--- Assigned task ---
Every line of the data below must be output exactly, with images left out.

--- Data supplied ---
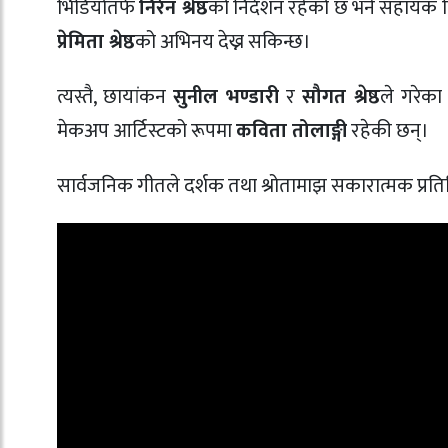
भिडियोतर्फ
निरेन श्रेष्ठ
को निर्देशन रहेको छ भने सहायक न
प्रेमिता श्रेष्ठ
को अभिनय देख्न सकिन्छ।
त्यस्तै, छायांकन
सुनील भण्डारी
र
सौगत श्रेष्ठ
ले गरेका
मेकअप आर्टिस्टको रूपमा
कविता तोलाङ्गी
रहेकी छन्।
सार्वजनिक गीतले दर्शक तथा श्रोतामाझ सकारात्मक प्रतिक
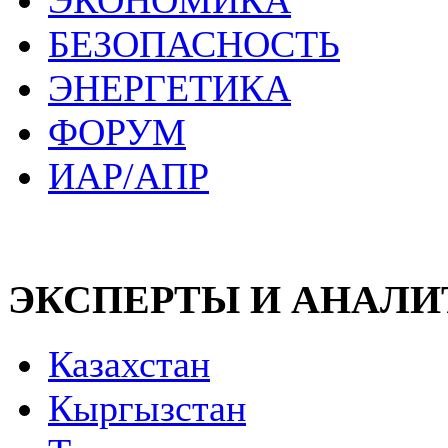
ЭКОНОМИКА
БЕЗОПАСНОСТЬ
ЭНЕРГЕТИКА
ФОРУМ
ИАР/АПР
ЭКСПЕРТЫ И АНАЛ
Казахстан
Кыргызстан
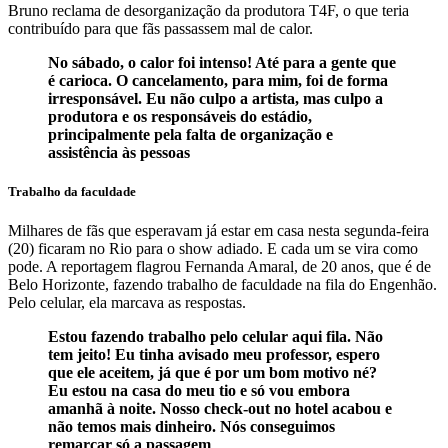
Bruno reclama de desorganização da produtora T4F, o que teria
contribuído para que fãs passassem mal de calor.
No sábado, o calor foi intenso! Até para a gente que
é carioca. O cancelamento, para mim, foi de forma
irresponsável. Eu não culpo a artista, mas culpo a
produtora e os responsáveis do estádio,
principalmente pela falta de organização e
assistência às pessoas
Trabalho da faculdade
Milhares de fãs que esperavam já estar em casa nesta segunda-feira
(20) ficaram no Rio para o show adiado. E cada um se vira como
pode. A reportagem flagrou Fernanda Amaral, de 20 anos, que é de
Belo Horizonte, fazendo trabalho de faculdade na fila do Engenhão.
Pelo celular, ela marcava as respostas.
Estou fazendo trabalho pelo celular aqui fila. Não
tem jeito! Eu tinha avisado meu professor, espero
que ele aceitem, já que é por um bom motivo né?
Eu estou na casa do meu tio e só vou embora
amanhã à noite. Nosso check-out no hotel acabou e
não temos mais dinheiro. Nós conseguimos
remarcar só a passagem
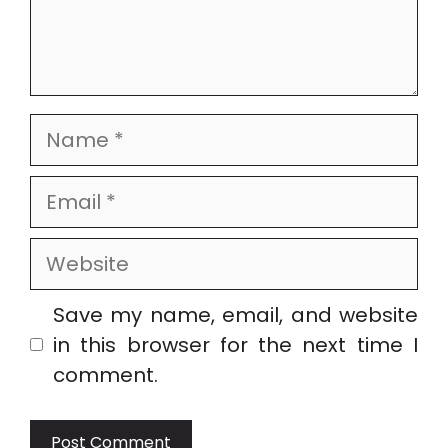
Name
Email
Website
Save my name, email, and website
in this browser for the next time I
comment.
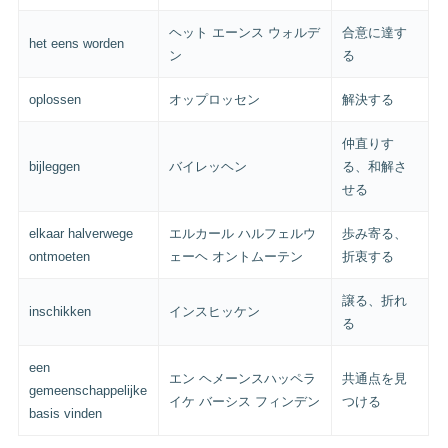
ヘット エーンス ウォルデ
合意に達す
het eens worden
ン
る
oplossen
オップロッセン
解決する
仲直りす
bijleggen
バイレッヘン
る、和解さ
せる
elkaar halverwege
エルカール ハルフェルウ
歩み寄る、
ontmoeten
ェーヘ オントムーテン
折衷する
譲る、折れ
inschikken
インスヒッケン
る
een
エン ヘメーンスハッペラ
共通点を見
gemeenschappelijke
イケ バーシス フィンデン
つける
basis vinden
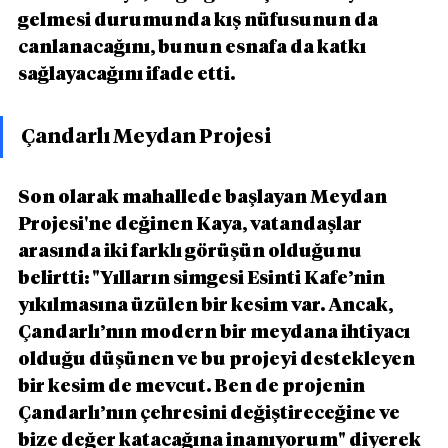
gelmesi durumunda kış nüfusunun da 
canlanacağını, bunun esnafa da katkı 
sağlayacağını ifade etti.
Çandarlı Meydan Projesi 
Son olarak mahallede başlayan Meydan 
Projesi'ne değinen Kaya, vatandaşlar 
arasında iki farklı görüşün olduğunu 
belirtti: "Yılların simgesi Esinti Kafe’nin 
yıkılmasına üzülen bir kesim var. Ancak, 
Çandarlı’nın modern bir meydana ihtiyacı 
olduğu düşünen ve bu projeyi destekleyen  
bir kesim de mevcut. Ben de projenin 
Çandarlı’nın çehresini değiştireceğine ve 
bize değer katacağına inanıyorum" diyerek 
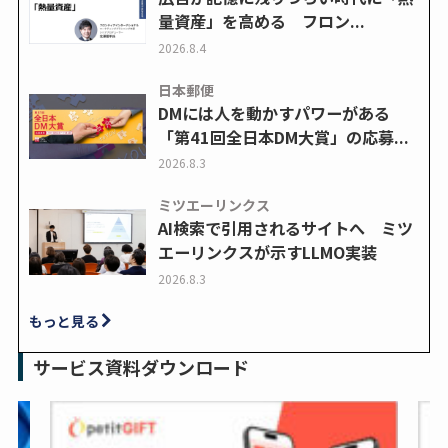
量資産」を高める フロン...
2026.8.4
日本郵便
DMには人を動かすパワーがある
「第41回全日本DM大賞」の応募...
2026.8.3
ミツエーリンクス
AI検索で引用されるサイトへ ミツ
エーリンクスが示すLLMO実装
2026.8.3
もっと見る
サービス資料ダウンロード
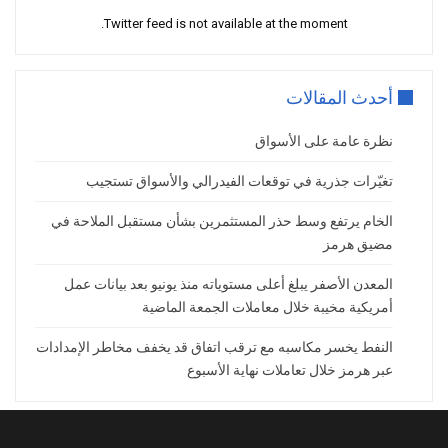
أعلن ترامب عبر منصة “تروث سوشيال”
Twitter feed is not available at the moment.
موافقته على تأجيل الهجوم المقرر ضد إيران
لمنح الوساطة الباكستانية مزيدًا من الوقت،
عقب اتصالات مكثفة مع قادة خليجيين.
أحدث المقالات
وفي الوقت نفسه، وجّه ترامب وزارة الدفاع
نظرة عامة على الأسواق
الأمريكية بالإبقاء على الجاهزية العسكرية
الكاملة للتحرك حال فشل المفاوضات، مؤكدًا
تغيّرات جذرية في توقعات الفيدرالي والأسواق تستجيب
أن أي اتفاق نهائي يجب أن يتضمن منع إيران
الخام يرتفع وسط حذر المستثمرين بشأن مستقبل الملاحة في
بشكل كامل من امتلاك سلاح نووي.
مضيق هرمز
كما سلّمت طهران ردًا محدثًا للإدارة الأمريكية
المعدن الأصفر يبلغ أعلى مستوياته منذ يونيو بعد بيانات عمل
عبر الوسيط الباكستاني يتضمن 14 بندًا، من
أمريكية مخيبة خلال معاملات الجمعة الماضية
بينها المطالبة بهدنة طويلة الأمد وضمانات
دولية ورفع الحصار البحري، بينما اعتبر
النفط يخسر مكاسبه مع ترقب اتفاق قد يخفف مخاطر الإمدادات
مسؤولون أمريكيون أن المقترح الإيراني لا
عبر هرمز خلال تعاملات نهاية الأسبوع
يتضمن تقدمًا جوهريًا.
رهانات الفائدة الأمريكية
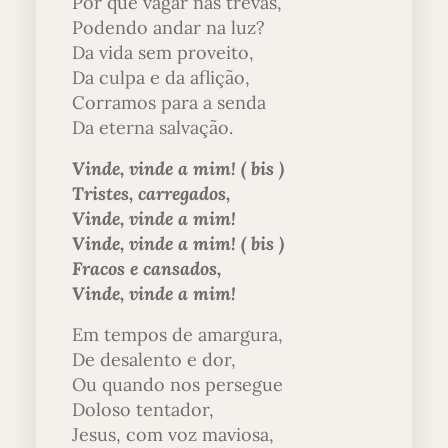
Por que vagar nas trevas,
Podendo andar na luz?
Da vida sem proveito,
Da culpa e da aflição,
Corramos para a senda
Da eterna salvação.
Vinde, vinde a mim! ( bis )
Tristes, carregados,
Vinde, vinde a mim!
Vinde, vinde a mim! ( bis )
Fracos e cansados,
Vinde, vinde a mim!
Em tempos de amargura,
De desalento e dor,
Ou quando nos persegue
Doloso tentador,
Jesus, com voz maviosa,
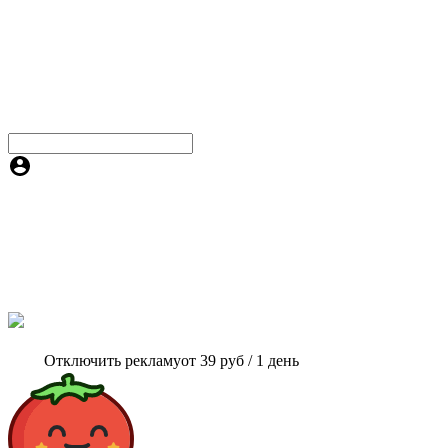
Отключить рекламу
от 39 руб / 1 день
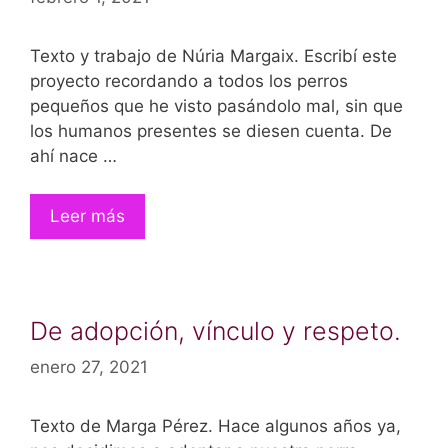
Texto y trabajo de Núria Margaix. Escribí este
proyecto recordando a todos los perros
pequeños que he visto pasándolo mal, sin que
los humanos presentes se diesen cuenta. De
ahí nace …
Leer más
De adopción, vínculo y respeto.
enero 27, 2021
Texto de Marga Pérez. Hace algunos años ya,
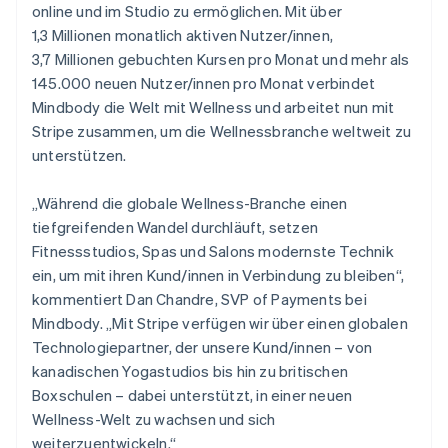
online und im Studio zu ermöglichen. Mit über
1,3 Millionen monatlich aktiven Nutzer/innen,
3,7 Millionen gebuchten Kursen pro Monat und mehr als
145.000 neuen Nutzer/innen pro Monat verbindet
Mindbody die Welt mit Wellness und arbeitet nun mit
Stripe zusammen, um die Wellnessbranche weltweit zu
unterstützen.
„Während die globale Wellness-Branche einen
tiefgreifenden Wandel durchläuft, setzen
Fitnessstudios, Spas und Salons modernste Technik
ein, um mit ihren Kund/innen in Verbindung zu bleiben“,
kommentiert Dan Chandre, SVP of Payments bei
Mindbody. „Mit Stripe verfügen wir über einen globalen
Technologiepartner, der unsere Kund/innen – von
kanadischen Yogastudios bis hin zu britischen
Boxschulen – dabei unterstützt, in einer neuen
Wellness-Welt zu wachsen und sich
weiterzuentwickeln.“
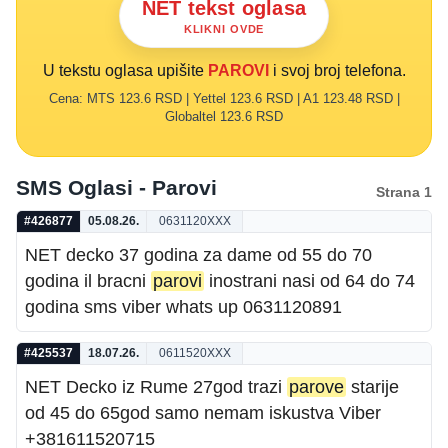
NET tekst oglasa
KLIKNI OVDE
U tekstu oglasa upišite
PAROVI
i svoj broj telefona.
Cena: MTS 123.6 RSD | Yettel 123.6 RSD | A1 123.48 RSD |
Globaltel 123.6 RSD
SMS Oglasi - Parovi
Strana 1
#426877
05.08.26.
0631120XXX
NET decko 37 godina za dame od 55 do 70
godina il bracni
parovi
inostrani nasi od 64 do 74
godina sms viber whats up 0631120891
#425537
18.07.26.
0611520XXX
NET Decko iz Rume 27god trazi
parove
starije
od 45 do 65god samo nemam iskustva Viber
+381611520715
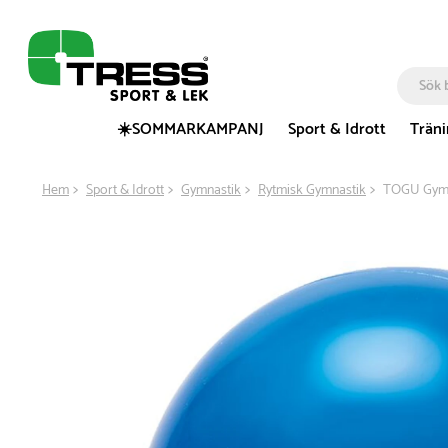
☀️SOMMARKAMPANJ
Sport & Idrott
Trän
Hem
Sport & Idrott
Gymnastik
Rytmisk Gymnastik
TOGU Gymna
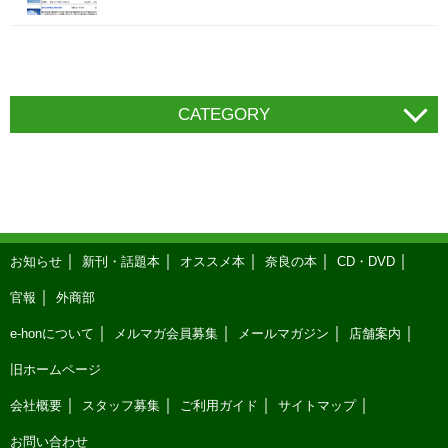
CATEGORY
お知らせ
新刊・話題本
オススメ本
奈良の本
CD・DVD
官報
外商部
e-honについて
メルマガ会員募集
メールマガジン
店舗案内
旧ホームページ
会社概要
スタッフ募集
ご利用ガイド
サイトマップ
お問い合わせ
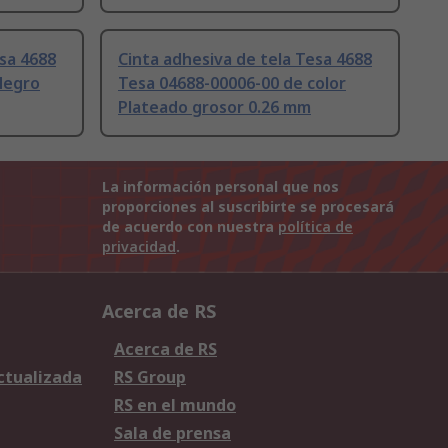
esa 4688
Cinta adhesiva de tela Tesa 4688
Negro
Tesa 04688-00006-00 de color
Plateado grosor 0.26 mm
La información personal que nos
proporciones al suscribirte se procesará
de acuerdo con nuestra
política de
privacidad
.
Acerca de RS
Acerca de RS
Actualizada
RS Group
RS en el mundo
Sala de prensa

--- Answer below ---
भिडियोतर्फ
निरेन श्रेष्ठ
को निर्देशन रहेको छ भने सहायक न
प्रेमिता श्रेष्ठ
को अभिनय देख्न सकिन्छ।
त्यस्तै, छायांकन
सुनील भण्डारी
र
सौगत श्रेष्ठ
ले गरेका
मेकअप आर्टिस्टको रूपमा
कविता तोलाङ्गी
रहेकी छन्।
सार्वजनिक गीतले दर्शक तथा श्रोतामाझ सकारात्मक प्रतिक
ЭКОНОМИКА
БЕЗОПАСНОСТЬ
ЭНЕРГЕТИКА
ФОРУМ
ИАР/АПР
ЭКСПЕРТЫ И АНАЛ
Казахстан
Кыргызстан
Bruno reclama de desorganização da produtora T4F, o que teria
contribuído para que fãs passassem mal de calor.
No sábado, o calor foi intenso! Até para a gente que
é carioca. O cancelamento, para mim, foi de forma
irresponsável. Eu não culpo a artista, mas culpo a
produtora e os responsáveis do estádio,
principalmente pela falta de organização e
assistência às pessoas
Trabalho da faculdade
Milhares de fãs que esperavam já estar em casa nesta segunda-feira
(20) ficaram no Rio para o show adiado. E cada um se vira como
pode. A reportagem flagrou Fernanda Amaral, de 20 anos, que é de
Belo Horizonte, fazendo trabalho de faculdade na fila do Engenhão.
Pelo celular, ela marcava as respostas.
Estou fazendo trabalho pelo celular aqui fila. Não
tem jeito! Eu tinha avisado meu professor, espero
que ele aceitem, já que é por um bom motivo né?
Eu estou na casa do meu tio e só vou embora
amanhã à noite. Nosso check-out no hotel acabou e
não temos mais dinheiro. Nós conseguimos
remarcar só a passagem
Name
Email
Website
Save my name, email, and website
in this browser for the next time I
comment.
ヘット エーンス ウォルデ
合意に達す
het eens worden
ン
る
oplossen
オップロッセン
解決する
仲直りす
bijleggen
バイレッヘン
る、和解さ
せる
elkaar halverwege
エルカール ハルフェルウ
歩み寄る、
ontmoeten
ェーヘ オントムーテン
折衷する
譲る、折れ
inschikken
インスヒッケン
る
een
エン ヘメーンスハッペラ
共通点を見
gemeenschappelijke
イケ バーシス フィンデン
つける
basis vinden
gelmesi durumunda kış nüfusunun da 
canlanacağını, bunun esnafa da katkı 
sağlayacağını ifade etti.
Çandarlı Meydan Projesi 
Son olarak mahallede başlayan Meydan 
Projesi'ne değinen Kaya, vatandaşlar 
arasında iki farklı görüşün olduğunu 
belirtti: "Yılların simgesi Esinti Kafe’nin 
yıkılmasına üzülen bir kesim var. Ancak, 
Çandarlı’nın modern bir meydana ihtiyacı 
olduğu düşünen ve bu projeyi destekleyen  
bir kesim de mevcut. Ben de projenin 
Çandarlı’nın çehresini değiştireceğine ve 
bize değer katacağına inanıyorum" diyerek 
量資産」を高める フロン...
2026.8.4
日本郵便
DMには人を動かすパワーがある
「第41回全日本DM大賞」の応募...
2026.8.3
ミツエーリンクス
AI検索で引用されるサイトへ ミツ
エーリンクスが示すLLMO実装
2026.8.3
もっと見る
サービス資料ダウンロード
أعلن ترامب عبر منصة “تروث سوشيال”
Twitter feed is not available at the moment.
موافقته على تأجيل الهجوم المقرر ضد إيران
لمنح الوساطة الباكستانية مزيدًا من الوقت،
عقب اتصالات مكثفة مع قادة خليجيين.
أحدث المقالات
وفي الوقت نفسه، وجّه ترامب وزارة الدفاع
نظرة عامة على الأسواق
الأمريكية بالإبقاء على الجاهزية العسكرية
الكاملة للتحرك حال فشل المفاوضات، مؤكدًا
تغيّرات جذرية في توقعات الفيدرالي والأسواق تستجيب
أن أي اتفاق نهائي يجب أن يتضمن منع إيران
الخام يرتفع وسط حذر المستثمرين بشأن مستقبل الملاحة في
بشكل كامل من امتلاك سلاح نووي.
مضيق هرمز
كما سلّمت طهران ردًا محدثًا للإدارة الأمريكية
المعدن الأصفر يبلغ أعلى مستوياته منذ يونيو بعد بيانات عمل
عبر الوسيط الباكستاني يتضمن 14 بندًا، من
أمريكية مخيبة خلال معاملات الجمعة الماضية
بينها المطالبة بهدنة طويلة الأمد وضمانات
دولية ورفع الحصار البحري، بينما اعتبر
النفط يخسر مكاسبه مع ترقب اتفاق قد يخفف مخاطر الإمدادات
مسؤولون أمريكيون أن المقترح الإيراني لا
عبر هرمز خلال تعاملات نهاية الأسبوع
يتضمن تقدمًا جوهريًا.
رهانات الفائدة الأمريكية
Por que vagar nas trevas,
Podendo andar na luz?
Da vida sem proveito,
Da culpa e da aflição,
Corramos para a senda
Da eterna salvação.
Vinde, vinde a mim! ( bis )
Tristes, carregados,
Vinde, vinde a mim!
Vinde, vinde a mim! ( bis )
Fracos e cansados,
Vinde, vinde a mim!
Em tempos de amargura,
De desalento e dor,
Ou quando nos persegue
Doloso tentador,
Jesus, com voz maviosa,
Отключить рекламу
от 39 руб / 1 день
Texto y trabajo de Núria Margaix. Escribí este
proyecto recordando a todos los perros
pequeños que he visto pasándolo mal, sin que
los humanos presentes se diesen cuenta. De
ahí nace …
Leer más
De adopción, vínculo y respeto.
enero 27, 2021
Texto de Marga Pérez. Hace algunos años ya,
online und im Studio zu ermöglichen. Mit über
1,3 Millionen monatlich aktiven Nutzer/innen,
3,7 Millionen gebuchten Kursen pro Monat und mehr als
145.000 neuen Nutzer/innen pro Monat verbindet
Mindbody die Welt mit Wellness und arbeitet nun mit
Stripe zusammen, um die Wellnessbranche weltweit zu
unterstützen.
„Während die globale Wellness-Branche einen
tiefgreifenden Wandel durchläuft, setzen
Fitnessstudios, Spas und Salons modernste Technik
ein, um mit ihren Kund/innen in Verbindung zu bleiben“,
kommentiert Dan Chandre, SVP of Payments bei
Mindbody. „Mit Stripe verfügen wir über einen globalen
Technologiepartner, der unsere Kund/innen – von
kanadischen Yogastudios bis hin zu britischen
Boxschulen – dabei unterstützt, in einer neuen
Wellness-Welt zu wachsen und sich
weiterzuentwickeln.“
NET tekst oglasa
KLIKNI OVDE
U tekstu oglasa upišite
PAROVI
i svoj broj telefona.
Cena: MTS 123.6 RSD | Yettel 123.6 RSD | A1 123.48 RSD |
Globaltel 123.6 RSD
SMS Oglasi - Parovi
Strana 1
#426877
05.08.26.
0631120XXX
NET decko 37 godina za dame od 55 do 70
godina il bracni
parovi
inostrani nasi od 64 do 74
godina sms viber whats up 0631120891
#425537
18.07.26.
0611520XXX
NET Decko iz Rume 27god trazi
parove
starije
od 45 do 65god samo nemam iskustva Viber
+381611520715
☀️SOMMARKAMPANJ
Sport & Idrott
Trän
Hem
Sport & Idrott
Gymnastik
Rytmisk Gymnastik
TOGU Gymna
CATEGORY
お知らせ
新刊・話題本
オススメ本
奈良の本
CD・DVD
官報
外商部
e-honについて
メルマガ会員募集
メールマガジン
店舗案内
旧ホームページ
会社概要
スタッフ募集
ご利用ガイド
サイトマップ
お問い合わせ
esa 4688
Cinta adhesiva de tela Tesa 4688
Negro
Tesa 04688-00006-00 de color
Plateado grosor 0.26 mm
La información personal que nos
proporciones al suscribirte se procesará
de acuerdo con nuestra
política de
privacidad
.
Acerca de RS
Acerca de RS
Actualizada
RS Group
RS en el mundo
Sala de prensa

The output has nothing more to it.